Recipe of the Month: Big Boy BBQ Sauce

I'm seeing light at the end of the tunnel! I'm nearing the end of the first round of edits on "Luscious." Over the weekend, I spent some time updating Lesson 10. One of the changes I wanted to make was to develop my own barbeque sauce for the Caribbean Chicken Pizza. I'm not usually a fan of prepared barbeque sauce, because it's typically too sweet--cloyingly sweet. It's high in sodium, too.

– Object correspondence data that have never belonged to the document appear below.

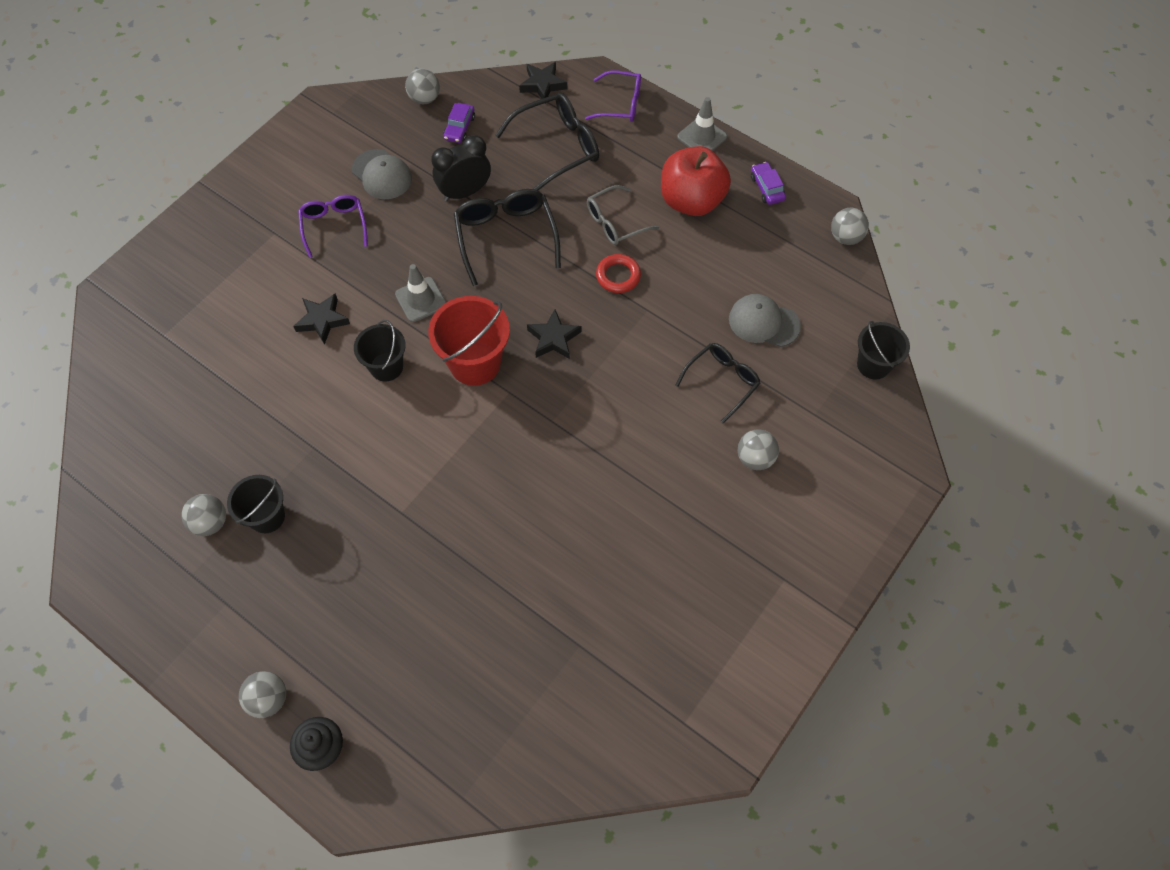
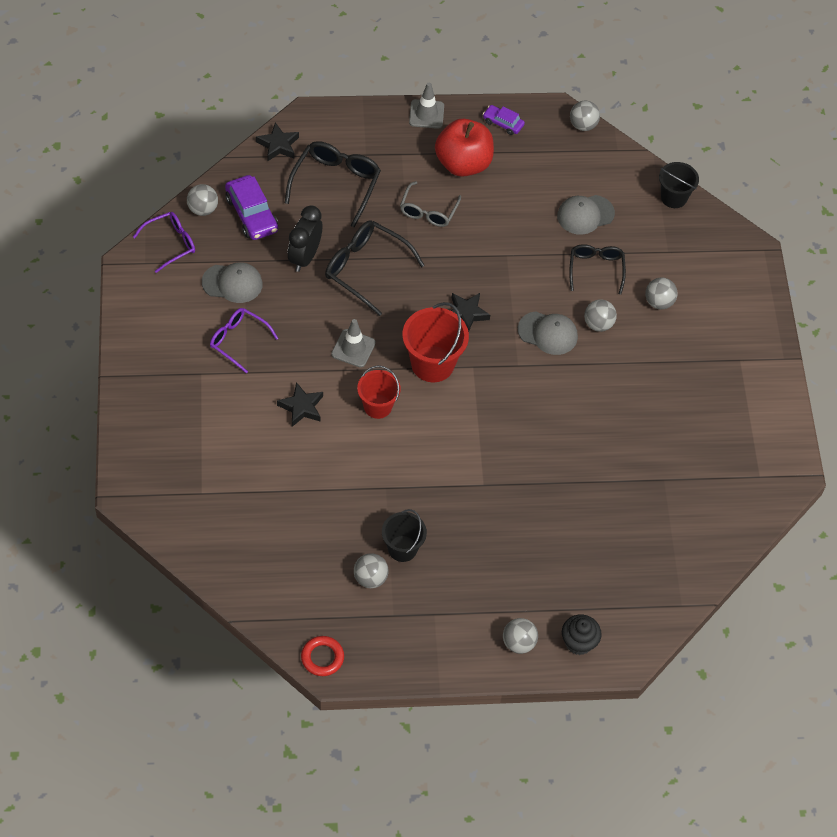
camera: 45 degrees left, 5 degrees down
(386, 367) = (377, 406): black bucket -> red bucket
(459, 128) = (251, 214): purple car -> purple car, size x1.73
(612, 410) = (548, 333): none -> grey cap
(618, 276) = (466, 246): red ring -> red ring (322, 658)
(621, 104) = (348, 125): purple glasses -> purple glasses (171, 244)
(670, 437) = (598, 324): none -> grey ball

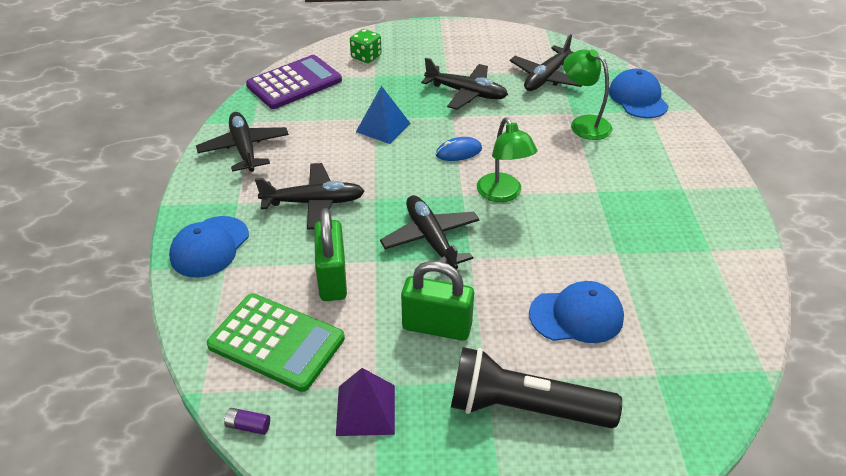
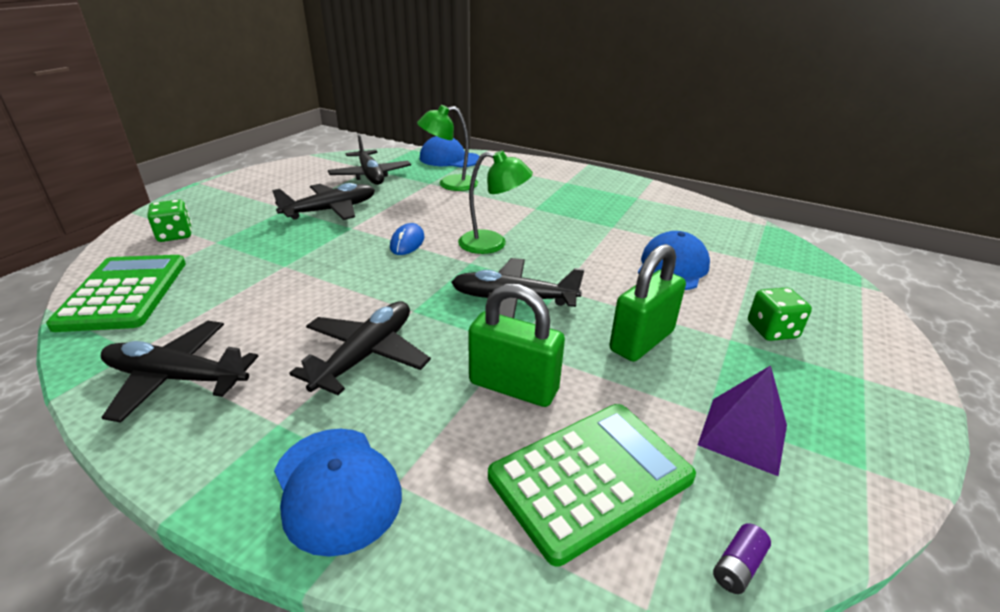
camera: 60 degrees left, 10 degrees down
(294, 83) = (124, 293): purple calculator -> green calculator
(383, 127) = (307, 266): blue pyramid -> none
(525, 408) = (772, 330): black flashlight -> green dice

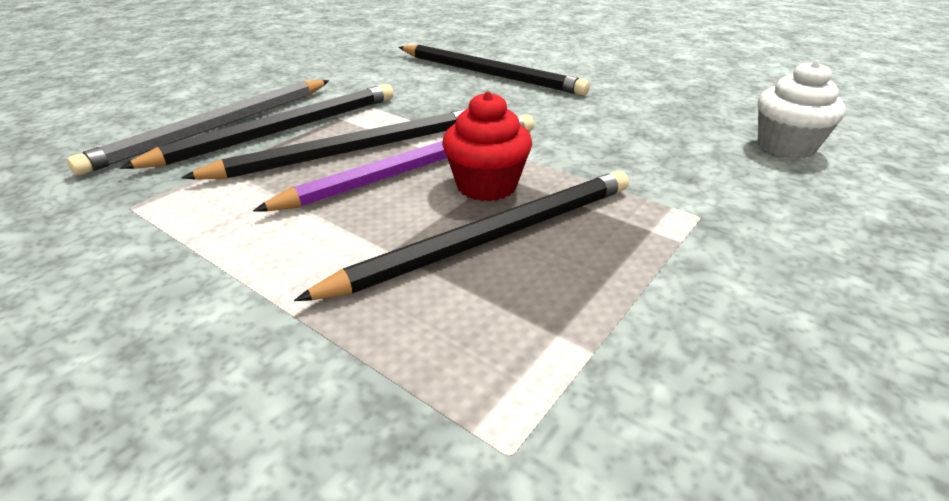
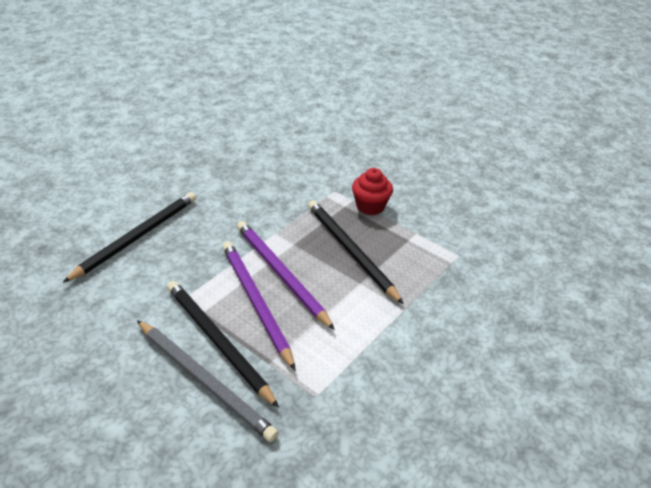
camera: 90 degrees left, 5 degrees up
(352, 151) = (256, 302): black pencil -> purple pencil
(486, 186) = (304, 249): red cupcake -> red cupcake (370, 206)
(785, 146) = (275, 151): white cupcake -> none

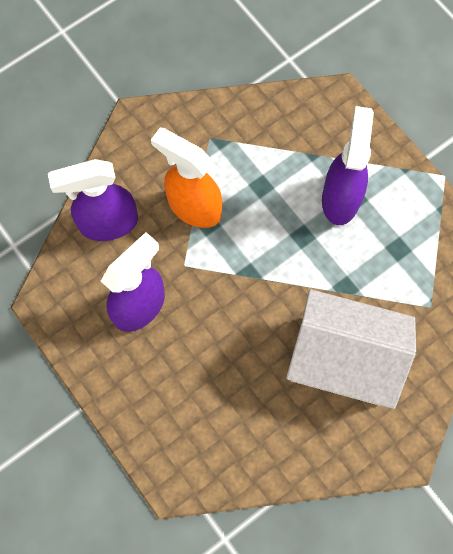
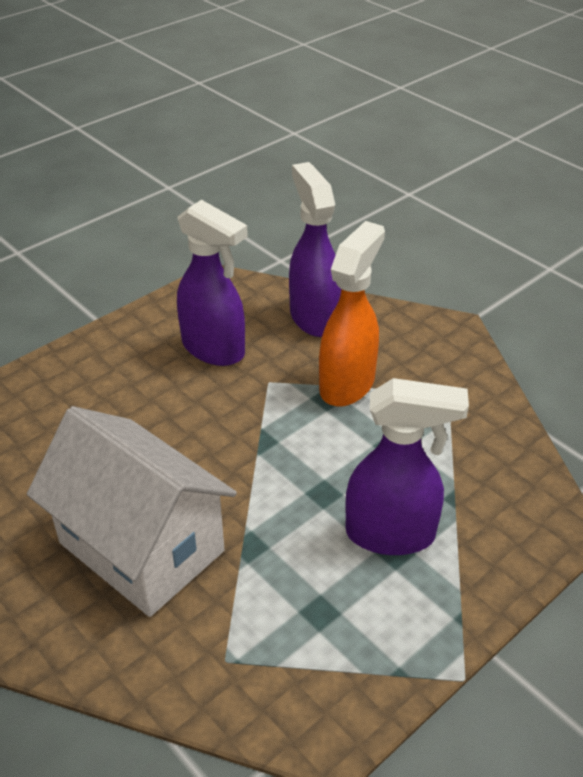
camera: 85 degrees right, 30 degrees down
(343, 359) = (141, 547): white house -> white house turned 60 degrees counterclockwise

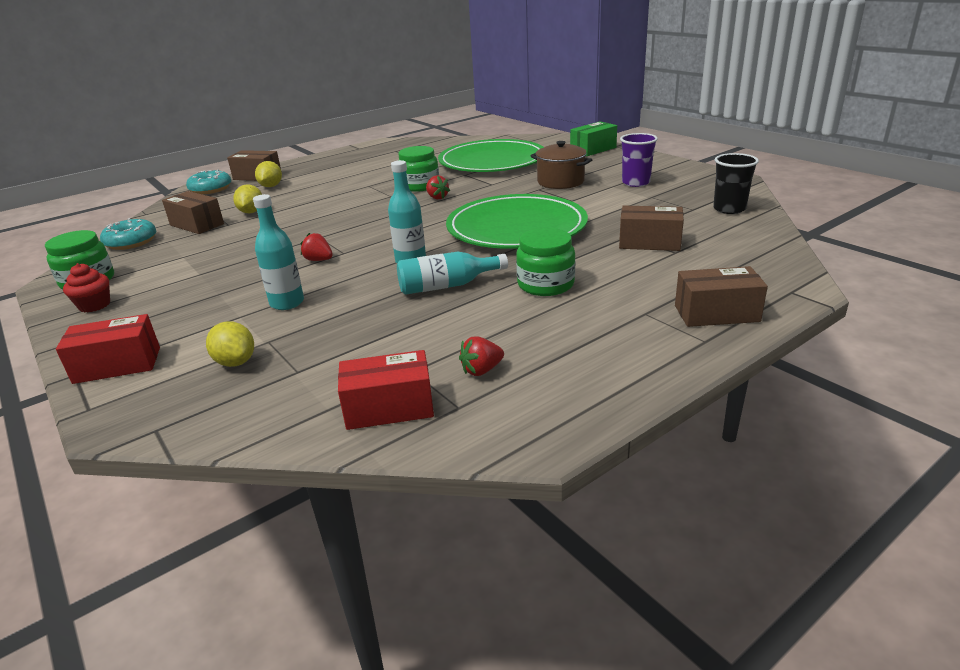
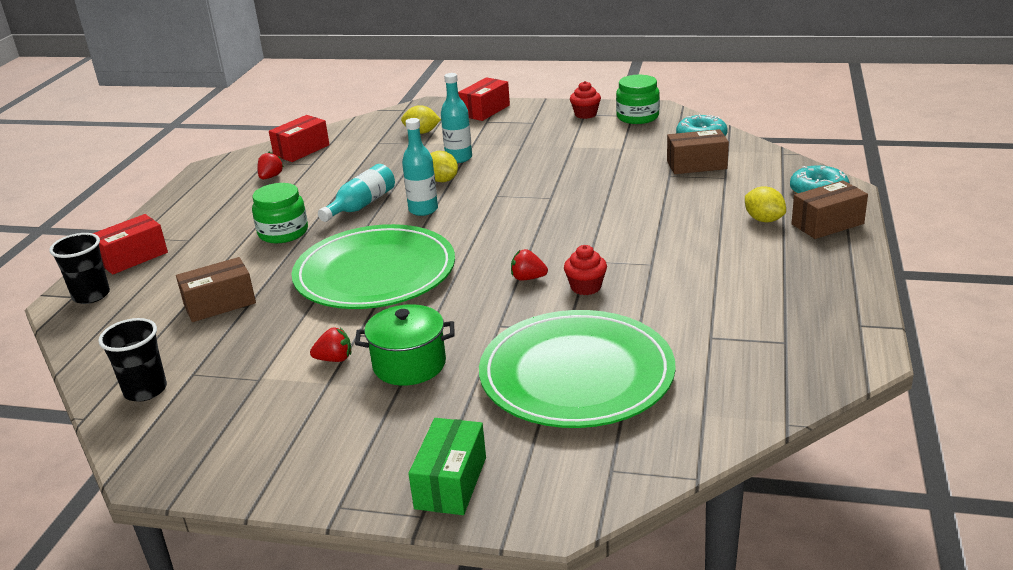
camera: 140 degrees right, 0 degrees up
(251, 212) = (685, 191): yellow lemon -> yellow lemon (442, 180)
(319, 260) = (503, 184): red strawberry -> red strawberry (334, 359)
(420, 186) = (586, 287): green jar -> red cupcake
(560, 182) = (409, 365): brown pot -> green pot
(636, 183) = (299, 403): purple cup -> none
(716, 313) = (133, 257): brown box -> red box
(770, 286) = (91, 295): none -> black cup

So, I did some research, then did some tinkering. I'm delighted to report that I've developed a barbeque sauce recipe that balances sweet, smoky, and spicy flavors. In fact, it got its name from my son, who tasted it and said, "This isn't as sweet as the stuff in the bottle, but it tastes better. This is big boy barbeque sauce!" (If you'd like it a little sweeter, you can add an extra tablespoon of molasses. If you're keeping an eye on carbs, add sugar substitute or agave nectar, a teaspoon at a time, to taste.)

For those of you who love barbeque sauce, but can live without the carbohydrates and sodium, you'll be delighted with the nutrition profile. Typical prepared barbeque sauce has about 15 grams of carbohydrate--about half of it from high-fructose corn syrup--and 300 milligrams sodium per 2 tablespoon serving. In comparison, my recipe has just 8 grams of carbohydrate and 15 milligrams sodium.

We've still got a month of summer left (here in the desert, we've got another two months of hot weather), so you've got plenty of time to break out the grill and give this recipe a go! Or, use it as the sauce for Caribbean Chicken Pizza, then top your pizza with chicken, pineapple chunks (use the pineapple juice for the sauce) and mozzarella cheese. Enjoy!

Big Boy BBQ Sauce

Ingredients:

1 (6-ounce) can tomato paste
1/2 cup pineapple juice
2 tablespoons apple cider vinegar
2 tablespoons molasses
2 teaspoons liquid smoke
2 teaspoons garlic powder
1 teaspoon tamarind paste
1/4 teaspoon fresh-ground peppercorn mix
5 dashes ground cayenne

Directions:

Combine all ingredients in a medium bowl.

Notes:

This recipe makes enough for at least two (12-inch) pizzas. Leftover sauce can be kept up to 3 days in a tightly-covered container in the refrigerator. Or, freeze any leftovers for later use.


Nutrition Information:

Makes 10 (2 tablespoon) servings. Per serving, 36 calories, 0 grams fat, 15 milligrams sodium, 8 grams carbohydrate.